§ The problem:
Copy out the stretch of the records from the line containing "What is the value" through the line containing "After their last", including both of those lines. Omit the pictures.

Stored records
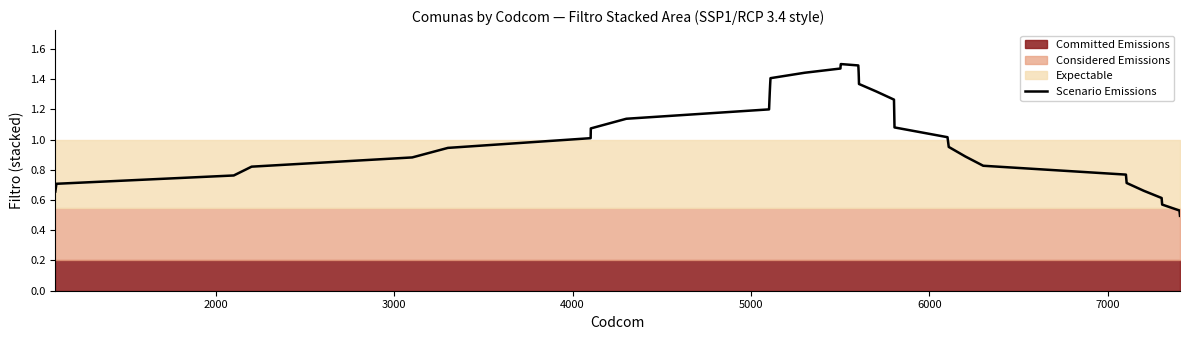

What is the greatest value displayed?

1.5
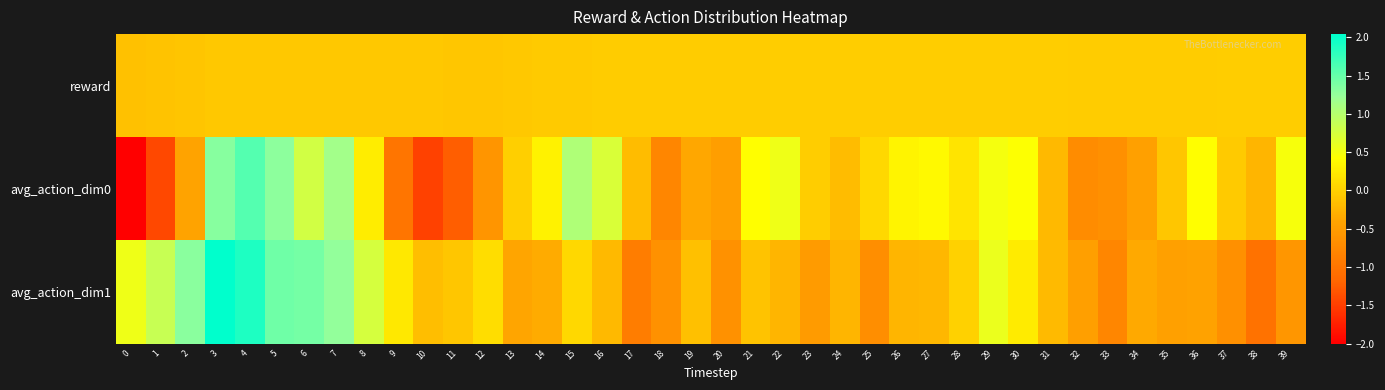

Count the number of data series in this chart.

3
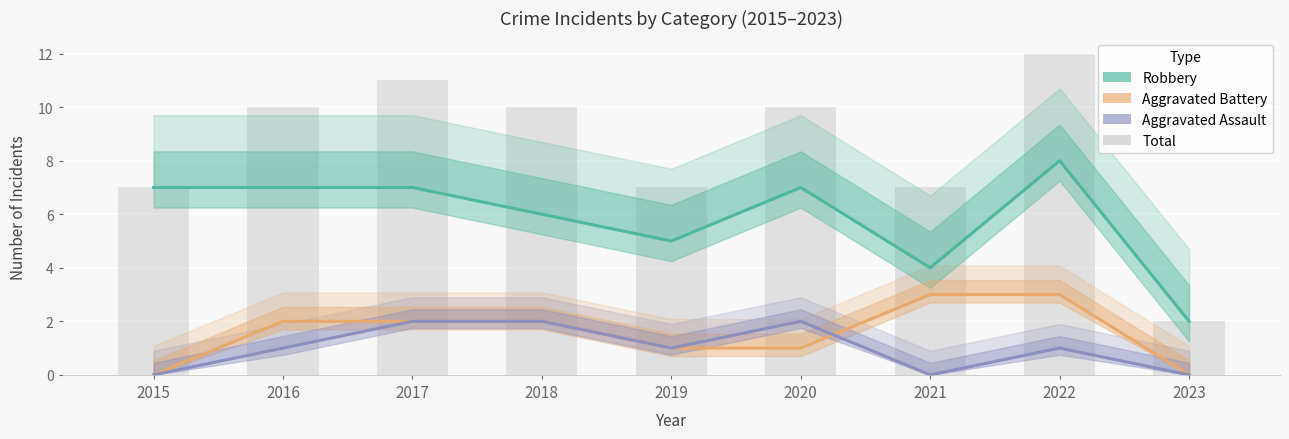

What is the value of the Aggravated Assault bar at the 2nd from the left?

1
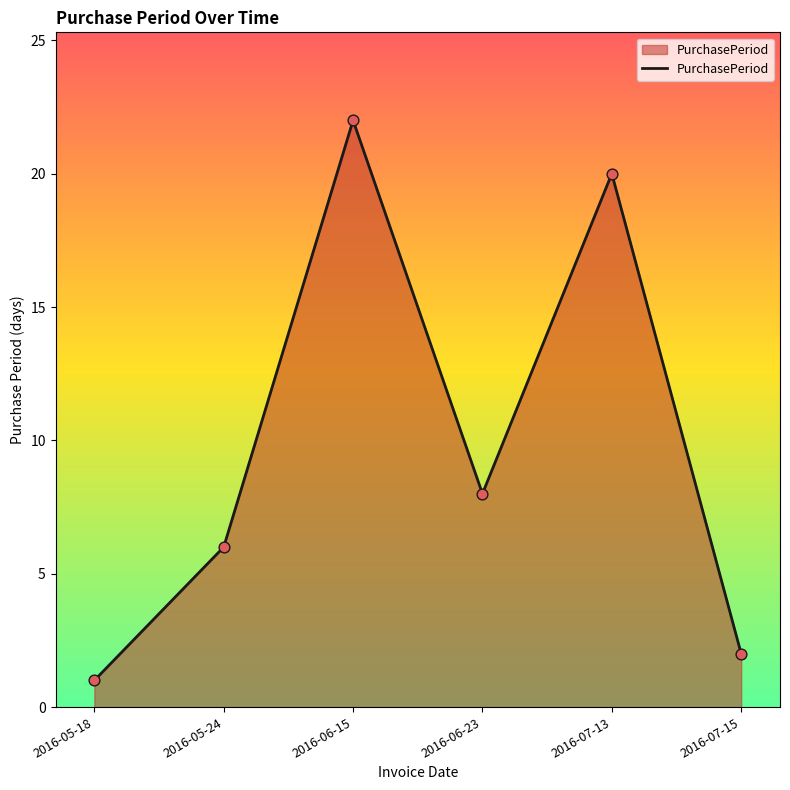

Approximately how many times larger is the value at 2016-06-23 compared to 2016-05-18?

8.0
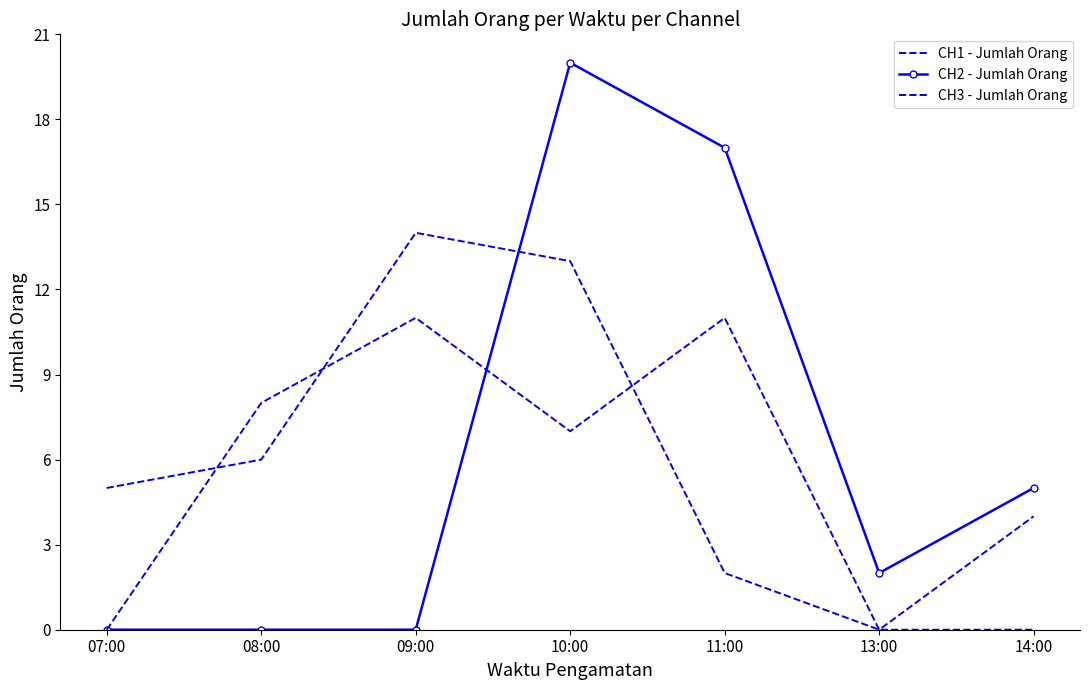

After their last crossing, which series has the higher values: CH1 - Jumlah Orang or CH3 - Jumlah Orang?

CH3 - Jumlah Orang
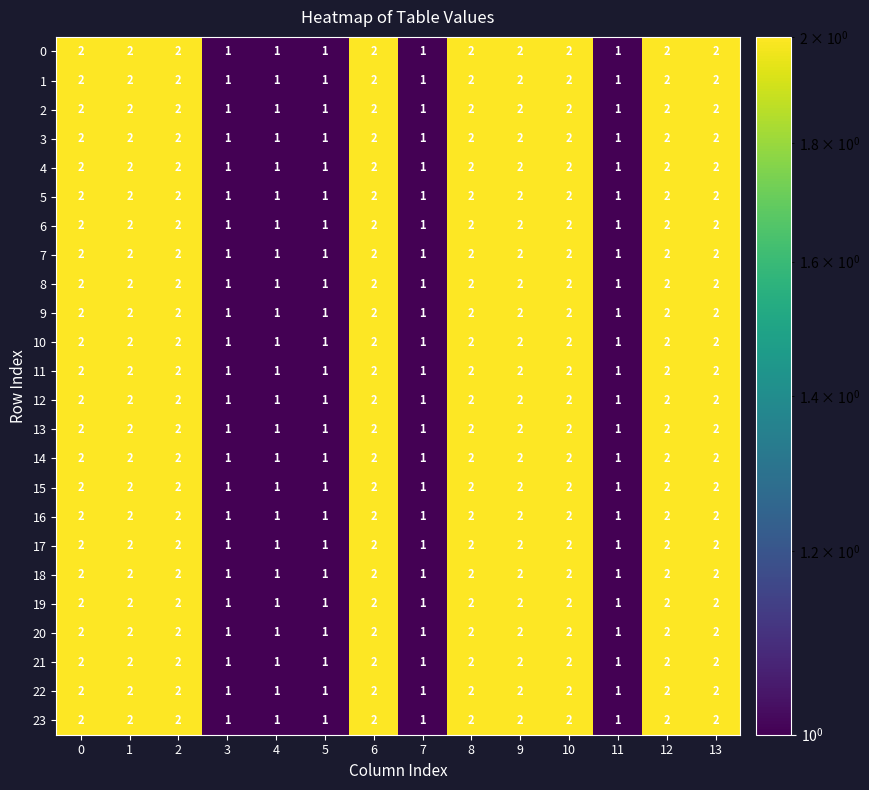

How many 14 values are between 1 and 2?

14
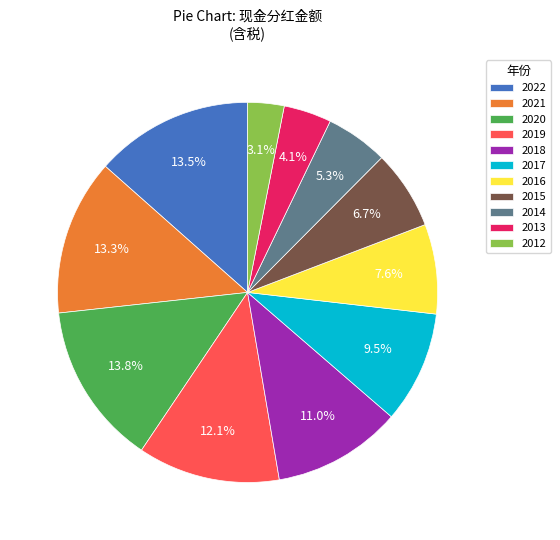

Do 2016 and 2012 together represent more than half of the pie?

No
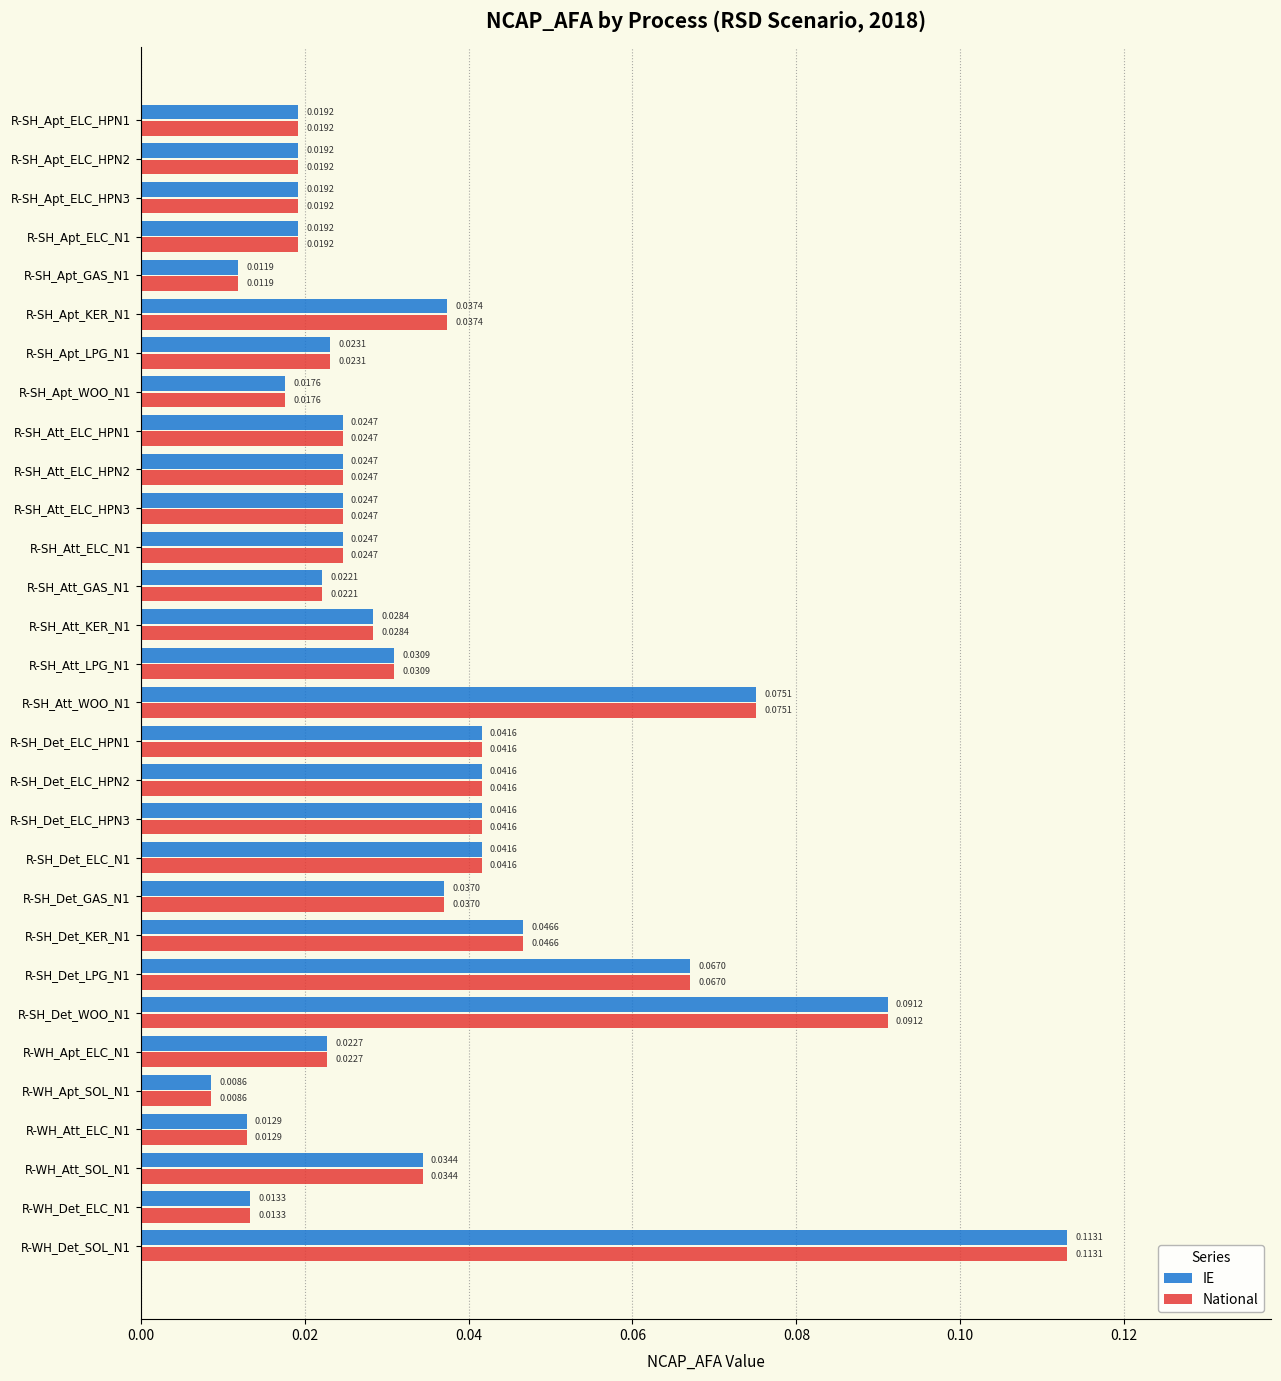

What is the sum of all National values?

1.0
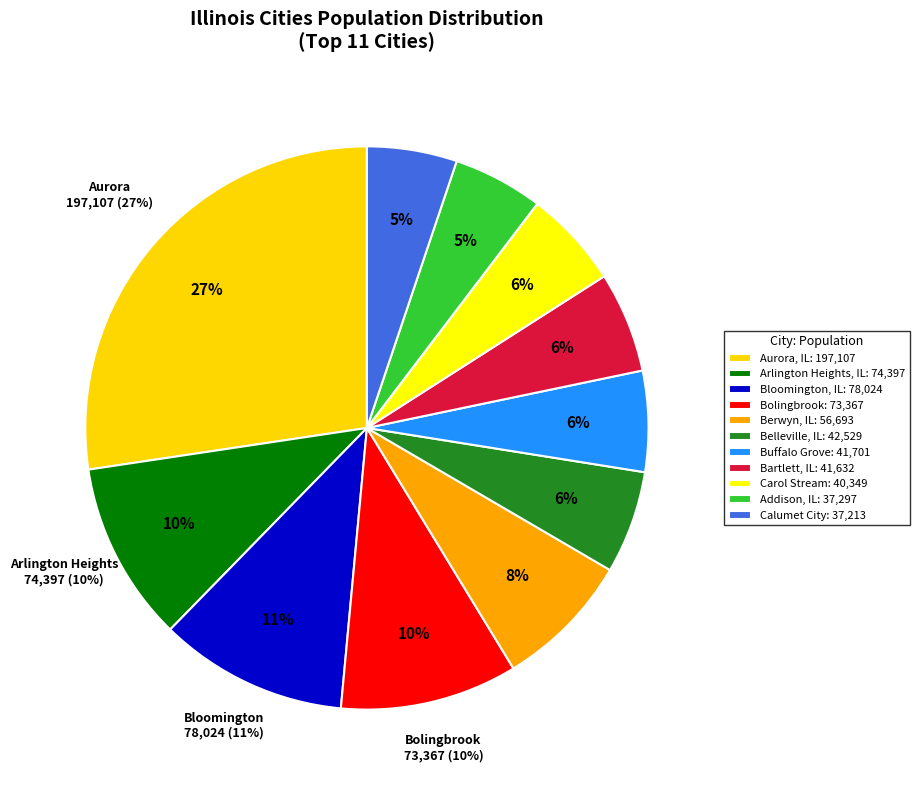

Count the number of slices in the pie.

11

§ Solution to this task:
What is the value of the Aggravated Assault bar at the 2nd from the left?

1

Approximately how many times larger is the value at 2016-06-23 compared to 2016-05-18?

8.0

After their last crossing, which series has the higher values: CH1 - Jumlah Orang or CH3 - Jumlah Orang?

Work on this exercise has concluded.